In The Anatomy Lesson, Philip Roth’s literary doppelganger, Nathan Zuckerman, has this to say about the relationship between a writer’s life and his art: “The burden isn’t that everything has to be a book. It’s that everything can be a book. And doesn’t count as life until it is.” This claim seems to have been taken up, in reverse, by Salinger’s chroniclers. For them, something doesn’t really count as a book until, so to speak, it is life. According to Shields and Salerno, Esmé, of “love and squalor” fame, has to be based on a real girl called Jean Miller that Salinger met at a Florida resort. Shields and Salerno also make Miller serve as the model for another fictional character, the little girl, Sybil, who plays on the beach with Seymour in “A Perfect Day for Bananafish.” At best, such readings simply confirm that Salinger, like most writers, sometimes drew from real-life experience. At worst, they rule out the importance of his imagination. More to the point, though, these readings have no purchase on their object. Salinger’s writing, like suede spritzed with waterproofing spray, is protected against this sort of biographical interpretation.

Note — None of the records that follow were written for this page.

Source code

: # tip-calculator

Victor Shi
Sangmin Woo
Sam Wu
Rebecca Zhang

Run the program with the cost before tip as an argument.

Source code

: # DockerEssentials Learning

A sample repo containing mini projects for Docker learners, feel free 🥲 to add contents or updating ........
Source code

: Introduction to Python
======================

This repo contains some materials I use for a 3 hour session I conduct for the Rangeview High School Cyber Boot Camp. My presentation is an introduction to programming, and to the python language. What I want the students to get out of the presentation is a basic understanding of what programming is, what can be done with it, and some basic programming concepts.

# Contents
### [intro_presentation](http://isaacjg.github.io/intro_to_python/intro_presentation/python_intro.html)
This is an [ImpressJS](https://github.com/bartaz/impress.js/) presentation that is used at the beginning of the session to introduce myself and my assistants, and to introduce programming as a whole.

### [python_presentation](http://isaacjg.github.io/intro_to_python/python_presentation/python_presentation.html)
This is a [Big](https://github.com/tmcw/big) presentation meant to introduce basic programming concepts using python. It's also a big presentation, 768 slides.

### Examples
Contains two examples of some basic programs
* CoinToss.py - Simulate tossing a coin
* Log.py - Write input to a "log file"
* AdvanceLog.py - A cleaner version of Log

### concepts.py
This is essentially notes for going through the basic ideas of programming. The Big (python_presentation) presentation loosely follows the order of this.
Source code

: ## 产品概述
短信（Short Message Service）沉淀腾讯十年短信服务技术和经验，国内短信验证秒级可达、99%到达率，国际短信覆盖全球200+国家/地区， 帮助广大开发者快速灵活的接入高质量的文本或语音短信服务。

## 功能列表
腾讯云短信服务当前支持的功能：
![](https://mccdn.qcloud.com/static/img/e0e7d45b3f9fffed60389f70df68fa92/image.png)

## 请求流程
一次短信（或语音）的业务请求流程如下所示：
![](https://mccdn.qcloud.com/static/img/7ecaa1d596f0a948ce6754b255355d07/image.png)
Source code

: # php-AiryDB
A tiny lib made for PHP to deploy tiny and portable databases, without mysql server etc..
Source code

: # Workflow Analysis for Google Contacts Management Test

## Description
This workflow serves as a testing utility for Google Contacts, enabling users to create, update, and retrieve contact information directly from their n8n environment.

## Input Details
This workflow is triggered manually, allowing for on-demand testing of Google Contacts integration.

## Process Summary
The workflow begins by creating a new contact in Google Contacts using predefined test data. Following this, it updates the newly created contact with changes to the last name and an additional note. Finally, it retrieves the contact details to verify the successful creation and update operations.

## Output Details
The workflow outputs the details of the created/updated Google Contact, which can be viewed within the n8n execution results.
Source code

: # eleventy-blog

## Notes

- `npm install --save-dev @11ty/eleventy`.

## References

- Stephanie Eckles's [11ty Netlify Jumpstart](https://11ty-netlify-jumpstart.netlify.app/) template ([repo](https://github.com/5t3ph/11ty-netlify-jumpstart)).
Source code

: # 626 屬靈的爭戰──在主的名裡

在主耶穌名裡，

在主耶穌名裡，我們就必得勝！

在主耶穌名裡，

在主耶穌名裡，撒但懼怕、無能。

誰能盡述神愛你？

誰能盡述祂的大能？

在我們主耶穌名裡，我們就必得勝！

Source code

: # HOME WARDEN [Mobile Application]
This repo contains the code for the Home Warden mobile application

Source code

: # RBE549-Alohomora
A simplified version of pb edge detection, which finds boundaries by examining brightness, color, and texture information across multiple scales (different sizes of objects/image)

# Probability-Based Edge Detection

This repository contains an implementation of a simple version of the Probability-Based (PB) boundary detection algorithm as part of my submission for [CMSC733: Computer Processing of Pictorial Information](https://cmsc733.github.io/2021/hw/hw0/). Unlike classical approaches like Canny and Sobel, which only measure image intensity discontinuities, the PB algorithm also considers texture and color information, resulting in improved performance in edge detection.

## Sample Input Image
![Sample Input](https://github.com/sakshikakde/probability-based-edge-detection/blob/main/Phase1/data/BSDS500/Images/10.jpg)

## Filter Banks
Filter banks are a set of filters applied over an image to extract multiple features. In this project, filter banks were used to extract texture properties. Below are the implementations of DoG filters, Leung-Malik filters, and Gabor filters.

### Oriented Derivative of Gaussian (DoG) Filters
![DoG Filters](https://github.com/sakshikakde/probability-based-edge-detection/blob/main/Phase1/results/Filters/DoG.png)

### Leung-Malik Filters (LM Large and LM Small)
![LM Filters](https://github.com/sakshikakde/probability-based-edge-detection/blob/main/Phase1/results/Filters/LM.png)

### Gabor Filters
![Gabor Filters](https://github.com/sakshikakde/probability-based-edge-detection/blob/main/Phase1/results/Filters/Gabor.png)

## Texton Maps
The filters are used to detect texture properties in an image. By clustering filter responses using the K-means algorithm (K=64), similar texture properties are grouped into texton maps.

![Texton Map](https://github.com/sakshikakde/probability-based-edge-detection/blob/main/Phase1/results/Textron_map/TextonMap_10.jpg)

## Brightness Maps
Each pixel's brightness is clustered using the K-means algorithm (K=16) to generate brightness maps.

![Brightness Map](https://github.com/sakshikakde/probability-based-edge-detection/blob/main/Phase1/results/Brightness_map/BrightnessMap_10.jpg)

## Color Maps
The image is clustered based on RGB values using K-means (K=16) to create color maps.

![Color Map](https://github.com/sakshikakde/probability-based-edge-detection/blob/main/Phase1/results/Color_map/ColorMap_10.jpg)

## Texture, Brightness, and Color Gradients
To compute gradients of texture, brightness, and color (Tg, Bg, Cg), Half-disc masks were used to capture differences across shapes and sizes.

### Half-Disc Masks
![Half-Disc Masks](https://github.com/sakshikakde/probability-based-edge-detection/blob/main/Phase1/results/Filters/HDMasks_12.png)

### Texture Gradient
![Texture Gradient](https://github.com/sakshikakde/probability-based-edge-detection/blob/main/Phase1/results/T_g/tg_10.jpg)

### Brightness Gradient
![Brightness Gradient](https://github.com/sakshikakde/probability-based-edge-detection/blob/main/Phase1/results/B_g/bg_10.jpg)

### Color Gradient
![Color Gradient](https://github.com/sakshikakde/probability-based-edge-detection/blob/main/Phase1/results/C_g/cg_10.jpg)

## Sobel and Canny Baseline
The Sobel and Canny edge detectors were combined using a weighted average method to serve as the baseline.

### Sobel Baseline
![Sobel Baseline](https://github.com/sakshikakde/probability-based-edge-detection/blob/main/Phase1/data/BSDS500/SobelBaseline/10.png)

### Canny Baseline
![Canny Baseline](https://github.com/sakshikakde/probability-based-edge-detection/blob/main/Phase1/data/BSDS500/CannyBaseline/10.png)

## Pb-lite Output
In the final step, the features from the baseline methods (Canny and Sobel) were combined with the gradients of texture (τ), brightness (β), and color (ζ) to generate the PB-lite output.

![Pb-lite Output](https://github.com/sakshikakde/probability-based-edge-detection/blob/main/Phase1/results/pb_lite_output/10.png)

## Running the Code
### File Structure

There is something hermetic about Salinger’s stories. They have an internal logic, a self-referentiality, which makes readers more than usually conscious of our dependency on the narrator. “Teddy,” the last in the volume Nine Stories, deals with a precocious, quasi-Buddhist ten-year-old on a cruise with his parents and little sister. The reader is drip-fed little details and led towards a sinister, indeterminate conclusion. The sudden gathering-together of meaning—in this case the scream of “a small, female child,” whose cause we don’t see but can guess at—is a speciality of Salinger. His stories are all about atmosphere until, when decisive moments come, we must suddenly put together, logically, what we thought he had only been asking us to feel.

Reading the testimonies of his daughter or his former girlfriends, Salinger comes across as controlling, paranoid, intermittent with his affection. This doesn’t tell us much about Salinger’s books but it does make us newly conscious of a certain cruelty in his attitude towards his readers. Salinger’s dislike of publication might, at first, have been a legitimate mistrust of the “slicks” which printed his stories, but it ended by being pretty comprehensive, a dislike of almost everyone that bordered on the pathological.

Some of Salinger’s biggest devotees have striven, especially in recent years, to foreground the work instead of the life. On the occasion of his death, Stephen Foskett, who runs the fansite Bananafish, urged readers to focus on the works Salinger left behind, “instead of gossip or garment rending.” Adam Gopnik, in a piece for the New Yorker, criticised readers for wanting Salinger’s “personal, talk-show presence” on top of his words. But the choice is not as stark as Gopnik, in particular, makes it. Wishing an author had continued to publish, when it turns out that he continued to write, is not the same as wishing he had been a tell-all, fame-loving, literary Kardashian. Look at Bob Dylan, who shares a feature or two with Salinger. Dylan is seldom interviewed; the details of his private life, past and present, are scarcely known; he even managed to write an autobiography from which he, as a character, is essentially absent. But he continues to produce work, concerts and albums of material old and new, engaging with the world on his terms rather than spurning it altogether.

The problem, then, was not Salinger’s personal reclusiveness, but the fact that he stopped publishing so early. He asked his readers for attention but gave us little in return. Maybe the extant work should be enough, but it hasn’t felt like it. Salinger’s best stories are delicate, balanced, anchored in reality and hovering observantly above it. But by withdrawing from publication, Salinger was retreating not from life into art, but away from both life and art. That is the only biographical detail that matters.